Tra le richieste emendative più sentite non poteva non figurare l’eliminazione della piaga del precariato scolastico che passa per l’adozione del doppio canale di reclutamento, comprendente da una parte le graduatorie di merito, dall’altra GaE e graduatorie d’istituto, ma anche per un Concorso a cattedra che torni ad essere aperto a tutti i laureati. È, poi, fondamentale approvare un contratto che produca aumenti veri e non “mance” politiche da 85 euro lorde, che partano, tra l’altro, da settembre 2015, in linea con quanto stabilito dalla Corte Costituzionale.
Tra gli interventi più celeri da attuare vi è, poi, la trasformazione di tutti i posti liberi, da verificare previo censimento nazionale, dall’organico di fatto a quello di diritto, ad iniziare dal sostegno che annovera quasi 40mila cattedre vacanti
ma non assegnabili oggi alle nuove assunzioni: queste ultime vanno, subito dopo, attuate su tutti i posti liberi, anche sulle discipline curricolari. Serve, infine, allargare l’Ape “social”, l’uscita anticipata fino a tre anni e mezzo che si vuole adottare solo per la scuola dell’infanzia, a tutti i gradi di insegnamento, sempre in attesa di tornare ad una soglia pensionistica ragionevole andando a mettere mano alla legge di riforma del settore Monti-Fornero.

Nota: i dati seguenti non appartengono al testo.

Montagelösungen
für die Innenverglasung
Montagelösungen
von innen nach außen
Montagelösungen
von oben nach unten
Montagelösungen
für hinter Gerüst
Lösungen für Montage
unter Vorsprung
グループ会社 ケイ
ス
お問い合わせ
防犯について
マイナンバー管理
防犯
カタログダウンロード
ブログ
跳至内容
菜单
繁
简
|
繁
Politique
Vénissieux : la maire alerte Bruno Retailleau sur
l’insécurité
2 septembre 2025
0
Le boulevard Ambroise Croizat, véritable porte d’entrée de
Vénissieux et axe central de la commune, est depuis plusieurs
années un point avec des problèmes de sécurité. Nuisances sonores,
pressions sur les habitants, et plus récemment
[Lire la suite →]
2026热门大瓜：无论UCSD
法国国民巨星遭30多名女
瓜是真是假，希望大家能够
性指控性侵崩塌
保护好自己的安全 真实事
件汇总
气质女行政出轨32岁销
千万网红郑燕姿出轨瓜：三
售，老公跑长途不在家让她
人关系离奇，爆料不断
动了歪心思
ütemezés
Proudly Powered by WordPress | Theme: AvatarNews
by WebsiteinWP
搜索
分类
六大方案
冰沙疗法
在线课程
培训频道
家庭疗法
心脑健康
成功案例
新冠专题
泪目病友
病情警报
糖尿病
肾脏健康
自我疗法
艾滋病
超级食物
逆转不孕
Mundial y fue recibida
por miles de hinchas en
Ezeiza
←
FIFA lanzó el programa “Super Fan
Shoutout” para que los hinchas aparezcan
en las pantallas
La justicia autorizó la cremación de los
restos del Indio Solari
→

“Anief, pertanto, si appella ai senatori, chiunque essi siano dopo la caduta del Governo, perché tengano conto di queste e altre proposte emendative che il sindacato si appresta a presentare a Palazzo Madama: solo approvandole, risollevando finalmente l’istruzione pubblica, si potrà iniziare a parlare di vera svolta”, conclude Pacifico.